** Problem details **
Find all lines in the listing that include the word "being", then copy them.
- - -
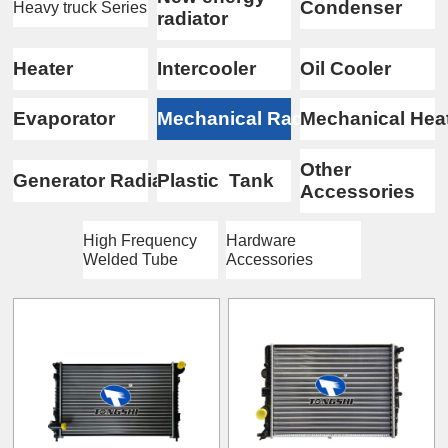
Condenser
Heavy truck Series
radiator
Heater
Intercooler
Oil Cooler
Evaporator
Mechanical Radiator
Mechanical Hea
Other
Generator Radiator
Plastic Tank
Accessories
High Frequency
Hardware
Welded Tube
Accessories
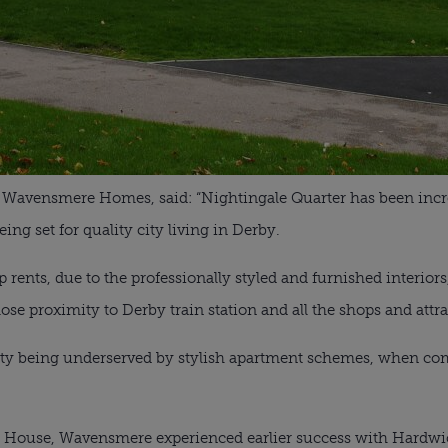
f Wavensmere Homes, said: “Nightingale Quarter has been incre
ng set for quality city living in Derby.
rents, due to the professionally styled and furnished interiors,
lose proximity to Derby train station and all the shops and attra
e city being underserved by stylish apartment schemes, when c
n House, Wavensmere experienced earlier success with Hardwick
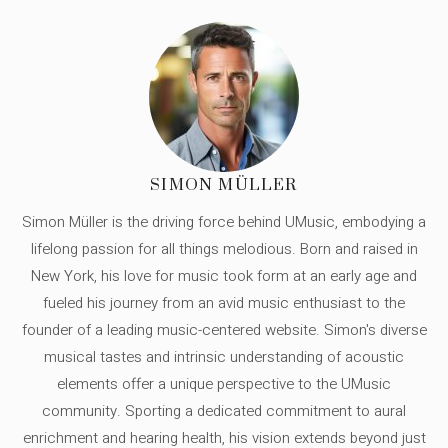
SIMON MÜLLER
Simon Müller is the driving force behind UMusic, embodying a
lifelong passion for all things melodious. Born and raised in
New York, his love for music took form at an early age and
fueled his journey from an avid music enthusiast to the
founder of a leading music-centered website. Simon's diverse
musical tastes and intrinsic understanding of acoustic
elements offer a unique perspective to the UMusic
community. Sporting a dedicated commitment to aural
enrichment and hearing health, his vision extends beyond just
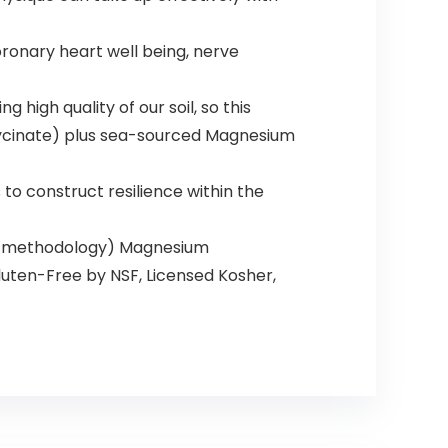
nary heart well being, nerve
high quality of our soil, so this
lycinate) plus sea-sourced Magnesium
o construct resilience within the
on methodology) Magnesium
uten-Free by NSF, Licensed Kosher,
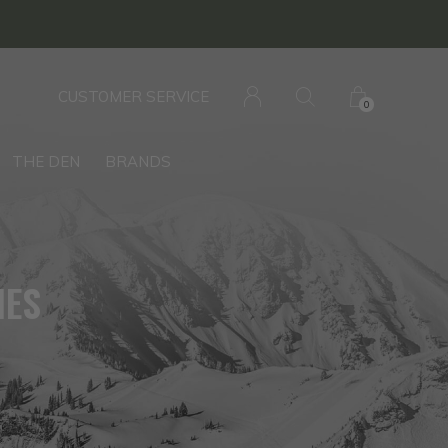
CUSTOMER SERVICE
0
THE DEN
BRANDS
IES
- - -
** Exercise output **
e city being underserved by stylish apartment schemes, when c
nary heart well being, nerve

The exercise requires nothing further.